Grays Harbor/Pacific to see approximately $7.5 million from opioid settlement

The Washington Attorney General’s Office announced that more than $60 million to combat the fentanyl epidemic will soon be coming to Washington. 

These resources are a result of the investigation into Walmart for its role fueling the opioid epidemic as a pharmacy. All eligible local governments signed onto the Attorney General’s $62.6 million resolution. 

The resources will be split equally between the state and local jurisdictions.

Locally, this will include nearly $5.4 million for Grays Harbor, with $4.3 million going to the County, and just over $1 million for Aberdeen alone.

Pacific will see $2.1 million coming to the county.

This resolution is part of the $1.1 billion the Attorney General’s Office has recovered from 11 companies that were alleged to have played a role in fueling the opioid epidemic. 

Under the terms of the legally binding resolution, these funds must be used to combat the opioid epidemic, including fentanyl. 

Washingtonians can use this chart to see what their local government will receive to combat the opioid epidemic. The chart includes the additional Walmart funding, 97% of which it will pay in the next few months. 

The Legislature determines how to spend the state’s allocation of these resources.

The Attorney General’s Office has upcoming trials against one opioid manufacturer and multiple pharmacies that also played a role in the epidemic.

“This is real money that funds real resources that will save lives,” AG Bob Ferguson said. “But I am not done here. My office still litigates active cases, which we will use to hold all companies that fueled the opioid epidemic accountable.
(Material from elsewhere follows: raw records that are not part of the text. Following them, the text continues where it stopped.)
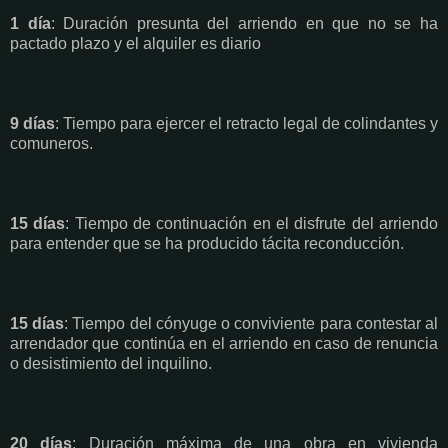
1 día
: Duración presunta del arriendo en que no se ha
pactado plazo y el alquiler es diario
9 días
: Tiempo para ejercer el retracto legal de colindantes y
comuneros.
15 días
: Tiempo de continuación en el disfrute del arriendo
para entender que se ha producido tácita reconducción.
15 días
: Tiempo del cónyuge o conviviente para contestar al
arrendador que continúa en el arriendo en caso de renuncia
o desistimiento del inquilino.
20 días
: Duración máxima de una obra en vivienda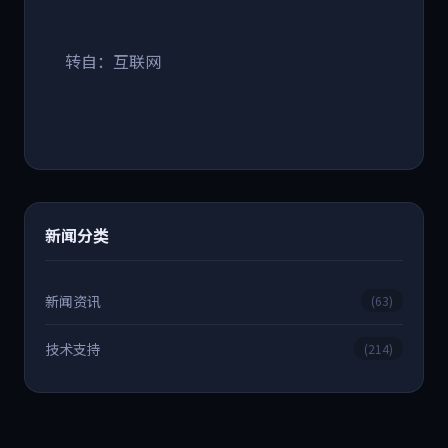
转自：互联网
新闻分类
新闻资讯
(63)
技术支持
(214)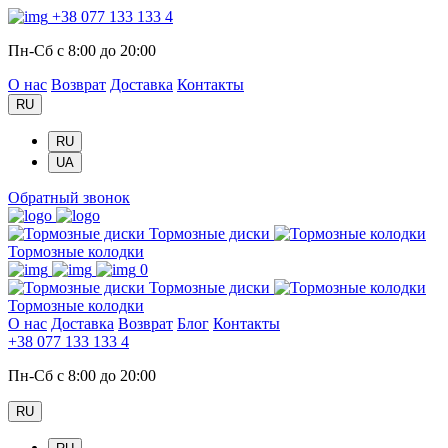
+38 077 133 133 4
Пн-Сб с 8:00 до 20:00
О нас
Возврат
Доставка
Контакты
RU
RU
UA
Обратный звонок
Тормозные диски
Тормозные колодки
0
Тормозные диски
Тормозные колодки
О нас
Доставка
Возврат
Блог
Контакты
+38 077 133 133 4
Пн-Сб с 8:00 до 20:00
RU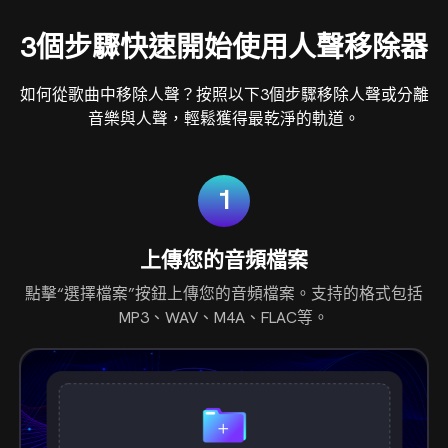
3個步驟快速開始使用人聲移除器
如何從歌曲中移除人聲？按照以下3個步驟移除人聲或分離
音樂與人聲，輕鬆獲得最乾淨的軌道。
1
上傳您的音頻檔案
點擊“選擇檔案”按鈕上傳您的音頻檔案。支持的格式包括
MP3、WAV、M4A、FLAC等。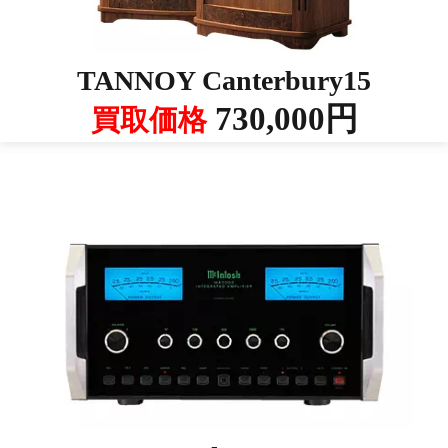
TANNOY Canterbury15
730,000円
買取価格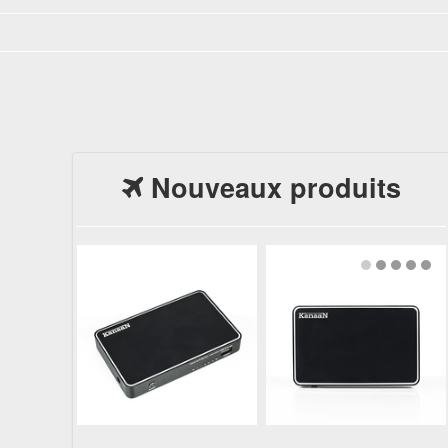
Nouveaux produits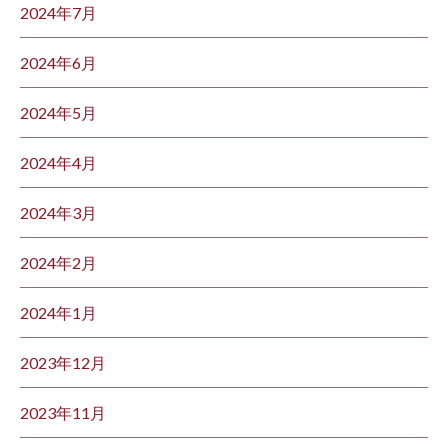
2024年7月
2024年6月
2024年5月
2024年4月
2024年3月
2024年2月
2024年1月
2023年12月
2023年11月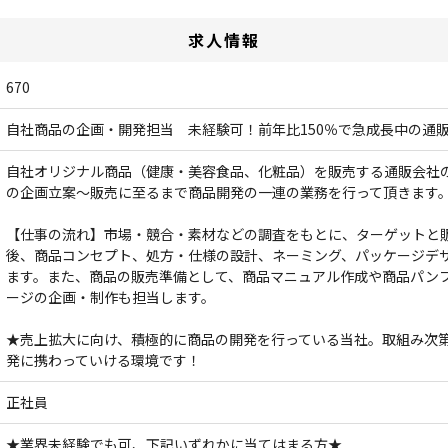
求人情報
670
自社商品の企画・開発担当 未経験可！前年比150％で急成長中の通
自社オリジナル商品（健康・美容食品、化粧品）を販売する通販会社
の企画立案～販売に至るまで商品開発の一連の業務を行って頂きます
【仕事の流れ】市場・競合・素材などの調査をもとに、ターゲットと
後、商品コンセプト、処方・仕様の設計、ネーミング、パッケージデ
ます。また、商品の販売準備として、商品マニュアル作成や商品パンフ
ージの企画・制作も担当します。
★売上拡大に向け、積極的に商品の開発を行っている当社。取組み次
発に携わっていける環境です！
正社員
★業界未経験でも可、下記いずれかに当てはまる方★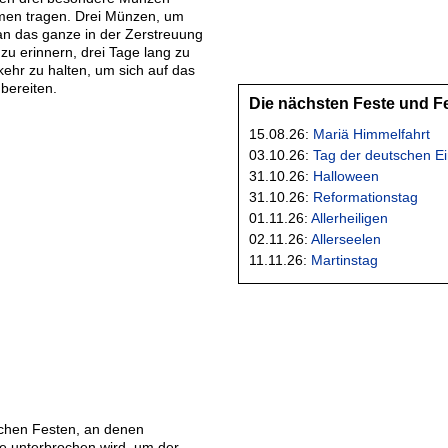
amen tragen. Drei Münzen, um
 an das ganze in der Zerstreuung
zu erinnern, drei Tage lang zu
ehr zu halten, um sich auf das
bereiten.
Die nächsten Feste und F
15.08.26:
Mariä Himmelfahrt
03.10.26:
Tag der deutschen Ei
31.10.26:
Halloween
31.10.26:
Reformationstag
01.11.26:
Allerheiligen
02.11.26:
Allerseelen
11.11.26:
Martinstag
schen Festen, an denen
de unterbrochen wird, um der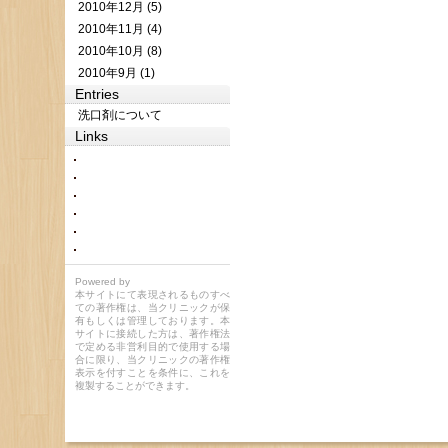
2010年12月 (5)
2010年11月 (4)
2010年10月 (8)
2010年9月 (1)
Entries
洗口剤について
Links
Powered by
本サイトにて表現されるものすべ
ての著作権は、当クリニックが保
有もしくは管理しております。本
サイトに接続した方は、著作権法
で定める非営利目的で使用する場
合に限り、当クリニックの著作権
表示を付すことを条件に、これを
複製することができます。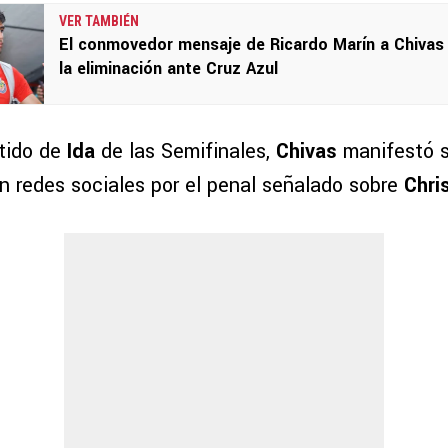
VER TAMBIÉN
El conmovedor mensaje de Ricardo Marín a Chivas 
la eliminación ante Cruz Azul
tido de
Ida
de las Semifinales,
Chivas
manifestó 
n redes sociales por el penal señalado sobre
Chris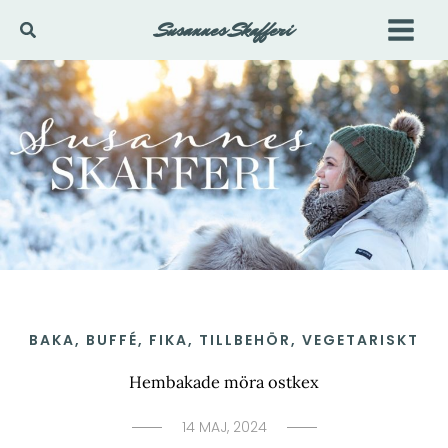
Hoppa
Susannes Skafferi
Sök
till
innehåll
BAKA
,
BUFFÉ
,
FIKA
,
TILLBEHÖR
,
VEGETARISKT
Hembakade möra ostkex
14 MAJ, 2024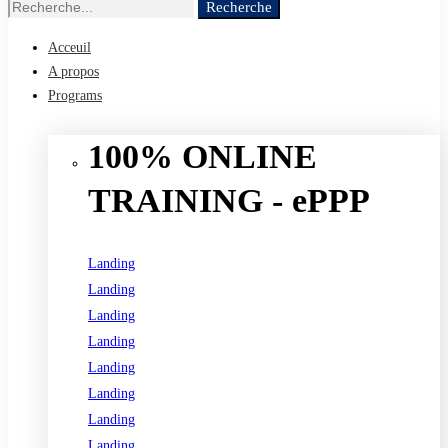
Recherche
Recherche
de
Acceuil
:
A propos
Programs
100% ONLINE
TRAINING - ePPP
Landing
Landing
Landing
Landing
Landing
Landing
Landing
Landing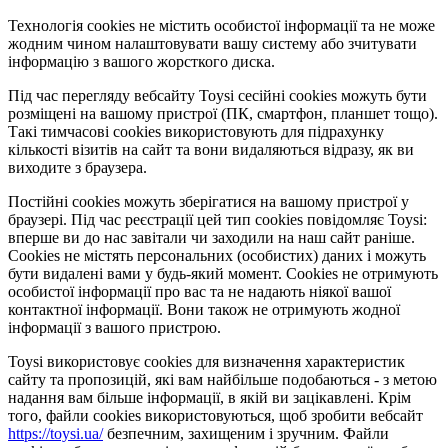
Технологія cookies не містить особистої інформації та не може
жодним чином налаштовувати вашу систему або зчитувати
інформацію з вашого жорсткого диска.
Під час перегляду вебсайту Toysi сесійні cookies можуть бути
розміщені на вашому пристрої (ПК, смартфон, планшет тощо).
Такі тимчасові cookies використовують для підрахунку
кількості візитів на сайт та вони видаляються відразу, як ви
виходите з браузера.
Постійні cookies можуть зберігатися на вашому пристрої у
браузері. Під час реєстрації цей тип cookies повідомляє Toysi:
вперше ви до нас завітали чи заходили на наш сайт раніше.
Cookies не містять персональних (особистих) даних і можуть
бути видалені вами у будь-який момент. Сookies не отримують
особистої інформації про вас та не надають ніякої вашої
контактної інформації. Вони також не отримують жодної
інформації з вашого пристрою.
Toysi використовує cookies для визначення характеристик
сайту та пропозицій, які вам найбільше подобаються - з метою
надання вам більше інформації, в якій ви зацікавлені. Крім
того, файли cookies використовуються, щоб зробити вебсайт
https://toysi.ua/
безпечним, захищеним і зручним. Файли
My team is working to bring even more money and resources back to affected Washington communities.”

Since all of the eligible local governments signed onto the resolution with Walmart, Washington is guaranteed the maximum amount of $62.6 million. 

The local governments are dividing their share of the proceeds using the same formula as the earlier opioid distributor resolution.

Half of the money from the Walmart resolution will be paid to eligible Washington cities and counties, with the first payment to be made in the next few months. The remainder of the money goes to the state. All of this money must be used to fund opioid remediation.

A full, updated list of what counties and cities will receive from all the finalized resolutions so far is available. 

As part of its resolution, Walmart will tightly monitor opioid prescriptions and prevent patients from seeking multiple prescriptions.

Washington state’s money comes from an overall $3.1 billion multistate resolution with Walmart.